Fifteen minutes later, I was picking up the medication Dr. Saltzman had called in to a nearby drugstore. To my relief, my health insurance covered the cost. “Is this your first time on this medication?” the pharmacist asked. I was aware that these were the same drugs someone with HIV might be prescribed and in the same dosages, but the question startled me. “Yes,” I answered, self-consciously adding, “but I’m just taking it for a month.”
There were three bottles of pills. I was to take one Epivir and one Zerit every twelve hours, plus three horse-pill-size Sustivas at bedtime. As soon as I got home, I collected the five pills in my hand and, one by one, swallowed my first dose.
The next day, I saw Dr. Saltzman at his office. He tested me for HIV, to be certain that I was indeed starting out uninfected. He also tested for a multitude of other STDs. When I got the all clear on these tests, I was relieved, not so much because I was healthy but because I hoped that the results confirmed that I was still a good person.
On the third night of the regimen, I decided to meet some old co-workers at a nearby pub. I took five pills before I left. When I arrived I limited myself to ginger ale, and at first, everything seemed to be going fine. But by the time my friends were ready for the next round, the room was spinning as if I’d had five martinis. I managed to say some quick good-byes and barely made it into the cab home. For the rest of the month, I didn’t stay out past ten. The experience jarred me enough to make me want to share what was going on with my good friends, at least the gay ones. As I made my one-on-one confessions, some of my friends reacted with their own precarious tales; all offered support. However, the one I was most hesitant to tell – I’ll call him Bill – was the friend I needed the most: the one who is HIV-positive.
I felt guilty. I had done the same thing he did to get himself in his predicament, but through a quirk of timing had a chance to escape his fate. It was not his support I was looking for as much as his experience. I needed to discuss what the drugs were doing to my body, and how they were making me feel. He warned me about the diarrhea, which on a number of occasions caused me to leave work in the middle of the day. And I spent one miserable night vomiting (and cursing myself). But this was just one horrible night of sickness during a mostly tolerable month of medication.
More disturbing than these physical side effects were the dreams. At first, they were mostly strange and unpleasant nightmares about work. But days before the end of my regimen, I dreamed about my mother, who died when I was 16 after suffering from a painful and aggressive cancer. In the dream, I sat beside her while she talked on the phone. I was physically an adult, but with the feelings of a child, and I desperately wanted her to hang up and talk to me. I could feel how fragile her life was, how soon we’d be apart. But she casually chatted the time away, giggling, talking about nothing of importance. I just sat there. And then she was gone.

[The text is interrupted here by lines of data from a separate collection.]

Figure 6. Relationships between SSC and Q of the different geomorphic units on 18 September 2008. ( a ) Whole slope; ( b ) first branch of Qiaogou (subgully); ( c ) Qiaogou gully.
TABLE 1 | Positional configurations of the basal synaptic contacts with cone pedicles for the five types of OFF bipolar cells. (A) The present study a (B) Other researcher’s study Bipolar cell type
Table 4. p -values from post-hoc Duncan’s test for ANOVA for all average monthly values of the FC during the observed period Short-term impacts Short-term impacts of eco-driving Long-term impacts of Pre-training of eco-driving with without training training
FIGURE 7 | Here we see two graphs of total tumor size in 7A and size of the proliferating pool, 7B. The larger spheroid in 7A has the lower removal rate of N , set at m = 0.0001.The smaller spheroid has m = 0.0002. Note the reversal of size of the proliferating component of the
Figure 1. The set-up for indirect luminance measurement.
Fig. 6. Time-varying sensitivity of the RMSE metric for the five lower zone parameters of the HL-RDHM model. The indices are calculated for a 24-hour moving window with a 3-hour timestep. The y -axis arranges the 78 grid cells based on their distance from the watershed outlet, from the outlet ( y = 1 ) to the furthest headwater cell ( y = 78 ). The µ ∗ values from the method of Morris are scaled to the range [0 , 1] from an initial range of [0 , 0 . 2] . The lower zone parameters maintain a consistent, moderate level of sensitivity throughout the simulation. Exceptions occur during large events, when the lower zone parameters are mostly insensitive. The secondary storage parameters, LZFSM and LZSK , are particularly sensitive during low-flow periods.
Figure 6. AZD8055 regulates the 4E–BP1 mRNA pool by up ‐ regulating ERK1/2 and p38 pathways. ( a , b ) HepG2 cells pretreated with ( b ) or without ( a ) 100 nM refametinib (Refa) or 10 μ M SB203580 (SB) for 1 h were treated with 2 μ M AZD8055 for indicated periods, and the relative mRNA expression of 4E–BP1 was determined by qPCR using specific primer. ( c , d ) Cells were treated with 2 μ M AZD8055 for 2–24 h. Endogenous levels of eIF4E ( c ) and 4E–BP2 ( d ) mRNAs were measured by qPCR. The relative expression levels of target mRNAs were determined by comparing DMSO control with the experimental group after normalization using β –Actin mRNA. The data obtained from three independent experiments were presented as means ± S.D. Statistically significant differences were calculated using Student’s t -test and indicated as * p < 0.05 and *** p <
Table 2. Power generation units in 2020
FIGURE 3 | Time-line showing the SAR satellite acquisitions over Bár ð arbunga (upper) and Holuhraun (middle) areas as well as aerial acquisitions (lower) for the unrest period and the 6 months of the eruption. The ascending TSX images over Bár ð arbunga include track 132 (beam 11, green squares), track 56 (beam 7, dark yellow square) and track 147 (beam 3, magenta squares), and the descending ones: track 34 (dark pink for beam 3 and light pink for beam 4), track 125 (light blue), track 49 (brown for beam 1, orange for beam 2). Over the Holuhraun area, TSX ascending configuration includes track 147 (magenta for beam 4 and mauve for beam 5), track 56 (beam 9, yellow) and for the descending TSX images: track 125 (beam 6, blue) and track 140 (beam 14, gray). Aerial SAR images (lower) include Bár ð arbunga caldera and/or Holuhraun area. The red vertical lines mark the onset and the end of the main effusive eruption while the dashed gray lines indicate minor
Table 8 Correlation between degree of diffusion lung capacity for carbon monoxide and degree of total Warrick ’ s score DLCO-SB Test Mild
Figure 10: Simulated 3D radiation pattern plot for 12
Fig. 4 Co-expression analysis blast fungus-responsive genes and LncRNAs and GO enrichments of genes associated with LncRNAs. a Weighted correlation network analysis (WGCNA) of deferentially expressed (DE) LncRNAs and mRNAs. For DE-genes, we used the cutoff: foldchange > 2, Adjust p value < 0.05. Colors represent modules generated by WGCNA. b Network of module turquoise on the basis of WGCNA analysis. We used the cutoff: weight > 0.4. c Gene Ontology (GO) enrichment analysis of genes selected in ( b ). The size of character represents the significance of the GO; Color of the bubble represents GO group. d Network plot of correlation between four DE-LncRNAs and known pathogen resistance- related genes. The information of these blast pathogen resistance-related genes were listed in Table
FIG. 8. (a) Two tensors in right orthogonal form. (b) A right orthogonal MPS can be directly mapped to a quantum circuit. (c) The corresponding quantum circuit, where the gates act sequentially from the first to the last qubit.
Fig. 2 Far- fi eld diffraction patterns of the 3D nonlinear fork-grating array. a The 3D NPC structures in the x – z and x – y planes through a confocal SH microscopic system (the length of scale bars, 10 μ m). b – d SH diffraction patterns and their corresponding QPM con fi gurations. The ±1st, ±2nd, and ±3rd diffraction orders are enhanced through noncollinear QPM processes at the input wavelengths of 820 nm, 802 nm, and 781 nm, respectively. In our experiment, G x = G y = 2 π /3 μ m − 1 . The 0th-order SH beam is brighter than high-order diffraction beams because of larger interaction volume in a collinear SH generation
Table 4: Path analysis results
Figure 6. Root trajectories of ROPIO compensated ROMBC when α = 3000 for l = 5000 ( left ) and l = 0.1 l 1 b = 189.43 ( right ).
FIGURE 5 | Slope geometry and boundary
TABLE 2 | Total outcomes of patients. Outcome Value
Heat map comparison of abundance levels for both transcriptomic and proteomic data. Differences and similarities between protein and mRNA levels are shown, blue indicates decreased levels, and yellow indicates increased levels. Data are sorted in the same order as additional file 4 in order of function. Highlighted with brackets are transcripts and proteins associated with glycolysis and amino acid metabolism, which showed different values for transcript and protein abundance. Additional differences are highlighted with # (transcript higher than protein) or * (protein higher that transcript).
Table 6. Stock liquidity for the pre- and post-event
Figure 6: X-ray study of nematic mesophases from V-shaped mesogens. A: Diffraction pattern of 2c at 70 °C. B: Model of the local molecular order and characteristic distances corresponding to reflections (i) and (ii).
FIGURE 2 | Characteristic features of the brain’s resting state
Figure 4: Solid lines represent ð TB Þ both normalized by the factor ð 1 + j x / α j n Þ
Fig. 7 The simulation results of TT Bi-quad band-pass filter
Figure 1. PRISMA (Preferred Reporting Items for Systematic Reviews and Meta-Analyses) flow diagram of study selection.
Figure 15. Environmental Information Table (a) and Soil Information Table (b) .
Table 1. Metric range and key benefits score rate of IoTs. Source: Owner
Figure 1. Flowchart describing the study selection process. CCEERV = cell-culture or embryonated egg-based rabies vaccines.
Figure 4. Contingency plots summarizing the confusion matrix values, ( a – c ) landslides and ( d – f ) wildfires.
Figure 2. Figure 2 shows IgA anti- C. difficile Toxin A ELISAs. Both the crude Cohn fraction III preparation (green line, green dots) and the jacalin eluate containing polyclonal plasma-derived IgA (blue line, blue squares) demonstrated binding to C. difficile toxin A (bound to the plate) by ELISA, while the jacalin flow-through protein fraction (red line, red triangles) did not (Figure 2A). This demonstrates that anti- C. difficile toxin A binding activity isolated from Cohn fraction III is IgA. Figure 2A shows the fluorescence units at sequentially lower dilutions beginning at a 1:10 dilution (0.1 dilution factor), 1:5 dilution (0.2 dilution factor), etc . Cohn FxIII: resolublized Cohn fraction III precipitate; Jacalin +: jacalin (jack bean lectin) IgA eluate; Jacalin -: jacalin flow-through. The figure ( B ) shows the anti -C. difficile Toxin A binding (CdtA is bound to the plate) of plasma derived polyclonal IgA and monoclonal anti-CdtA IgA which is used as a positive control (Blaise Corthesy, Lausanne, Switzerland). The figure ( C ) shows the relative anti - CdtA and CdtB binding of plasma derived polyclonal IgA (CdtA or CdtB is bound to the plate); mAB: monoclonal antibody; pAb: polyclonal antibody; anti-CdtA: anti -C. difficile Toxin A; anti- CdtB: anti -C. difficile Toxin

The next day, I couldn’t focus on anything but the pain this dream had awakened. When had I learned to be such a good boy, to sit quietly and not even speak of my desires, let alone act on them? When my mother told me at the kitchen table that she was dying? When I told myself, sitting alone at night in my family’s living room, that I loved men?
On the morning of August 19, I took my last three pills, and that evening, I celebrated my 30th birthday with my friends and family. Six months later, I would test negative for HIV. It was, of course, my wish before I blew out the candles on my cake. As the guests applauded, Bill held me tight in his arms and whispered, “Now you’re all grown up.”